- Born: Gidalto Pereira Dias December 8, 1964 (age 61)
- Origin: Floresta Azul, Bahia, Brazil
- Genres: Capoeira Brazilian Folklore
- Occupations: Capoeira Angola Mestre, Musician, Educator
- Instruments: Berimbau, Atabaque, Pandeiro, Agogo, Reco-Reco
- Years active: 1974–present
- Label: CECA
- Website: [www.mestrepedechumbo.hpg.ig.com.br/mpedechumbo.htm]
- Lineage: Mestre Joao Pequeno de Pastinha

= Pé de Chumbo =

Capoeira mestre

Pé de Chumbo is a master of Capoeira Angola, an Afro-Brazilian martial art, and a student of João Pequeno's. This mestre is one of the few capoeira angola mestres who carry on the Centro Esportivo de Capoeira Angola (CECA) school created by Mestre Pastinha. He has academies in Brazil and in Europe - including several academies in Sweden, Portugal, Mexico City, Germany and the United States. Mestre Pé de Chumbo (literally Master Foot of Lead) was one of the first capoeira angola masters to take the Bahian art form to São Paulo and is known in capoeira circles for his low ground movements, dedication to his master and focus on the traditional aspects of the capoeira game.

==Biography==
Mestre Pé de Chumbo was born December 8, 1964, in Floresta Azul, a small town in the interior of Bahia. He began the practice of capoeira at the age of 10 in his small Bahian town. At the age of 16, Pé de Chumbo traveled to the southern state of São Paulo Brazil in search of employment and brought capoeira with him. Settling in Indiatuba, São Paulo he began balancing his full-time job with his practice and teaching of capoeira. During this time he had the opportunity to meet various notable mestres such as Mestre Suassuna, Miguel Machado, Silvestre, Belisco, Mestre Brazilia, and Mestre Gato Preto among others. The young capoeira teacher was especially inspired by Mestre Paulo dos Anjos and began to develop a passion for the traditional form of capoeira angola.

By 1981, Pé de Chumbo had become intrigued by the Angolan style of capoeira and decided to travel to Salvador to meet Mestre Pastinha, the grandfather of capoeira angola. But Pastinha's death occurred a few days prior to Pe de Chumbo's arrival, so he began training with Pastinha's lead students, Mestre Joao Pequeno and Mestre Joao Grande instead. During the following years, Pe de Chumbo would travel between work and capoeira, constantly bringing new knowledge from Mestre Joao Pequeno to his students in São Paulo.

Starting in 1987, Mestre Pé de Chumbo began bringing such renowned Mestres as João Gande, João Pequeno and Boca Rica to São Paulo during large capoeira events, and in 1991 he brought Mestre Jogo de Dentro to the city.

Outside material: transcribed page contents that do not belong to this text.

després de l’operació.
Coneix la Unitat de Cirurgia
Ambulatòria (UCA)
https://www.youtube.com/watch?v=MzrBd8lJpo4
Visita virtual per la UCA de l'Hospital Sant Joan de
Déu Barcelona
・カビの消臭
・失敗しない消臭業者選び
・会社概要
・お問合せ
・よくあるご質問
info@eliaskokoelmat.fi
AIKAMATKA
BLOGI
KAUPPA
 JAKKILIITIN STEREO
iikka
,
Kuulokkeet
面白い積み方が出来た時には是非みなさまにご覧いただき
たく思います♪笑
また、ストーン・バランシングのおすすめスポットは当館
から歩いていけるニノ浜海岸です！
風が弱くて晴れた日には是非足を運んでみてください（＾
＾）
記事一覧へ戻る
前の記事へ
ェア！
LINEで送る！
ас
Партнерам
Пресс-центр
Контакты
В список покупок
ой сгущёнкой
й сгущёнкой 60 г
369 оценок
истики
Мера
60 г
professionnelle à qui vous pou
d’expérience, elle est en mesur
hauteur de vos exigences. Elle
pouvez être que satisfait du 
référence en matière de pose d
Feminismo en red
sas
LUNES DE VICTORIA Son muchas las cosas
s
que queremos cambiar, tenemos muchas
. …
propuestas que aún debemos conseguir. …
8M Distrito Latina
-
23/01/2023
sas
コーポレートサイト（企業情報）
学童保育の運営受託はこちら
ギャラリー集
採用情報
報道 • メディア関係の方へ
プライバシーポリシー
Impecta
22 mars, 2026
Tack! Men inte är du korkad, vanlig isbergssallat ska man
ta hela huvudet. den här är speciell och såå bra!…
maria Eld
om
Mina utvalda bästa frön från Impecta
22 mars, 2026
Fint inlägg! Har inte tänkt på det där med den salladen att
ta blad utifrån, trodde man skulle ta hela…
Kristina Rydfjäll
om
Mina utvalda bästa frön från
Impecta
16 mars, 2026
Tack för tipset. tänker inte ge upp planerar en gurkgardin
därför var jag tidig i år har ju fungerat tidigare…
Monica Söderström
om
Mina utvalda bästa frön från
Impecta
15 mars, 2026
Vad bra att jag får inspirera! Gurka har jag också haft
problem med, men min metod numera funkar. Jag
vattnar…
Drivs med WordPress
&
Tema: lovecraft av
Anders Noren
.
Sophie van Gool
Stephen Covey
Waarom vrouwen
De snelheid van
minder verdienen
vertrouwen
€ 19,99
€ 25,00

It was during this time that the capoeira mestre moved to Sao Carlos to begin another capoeira group. It was also during this time that Mestre Pé de Chumbo was graduated as a mestre under João Pequeno, who encouraged Pé de Chumbo to use the CECA school name and uniform.

Mestre Pé de Chumbo began taking capoeira out of the country in 1990s with his mestre's blessing. He established schools throughout Europe in the late 1990s and early 2000s. As of 2006, Mestre Pé de Chumbo has established schools throughout Brazil and in Sweden, Denmark, Portugal, Mexico City and the United States.

Currently, Mestre Pé de Chumbo is establishing a new capoeira academy in Germany where he currently lives and teaches.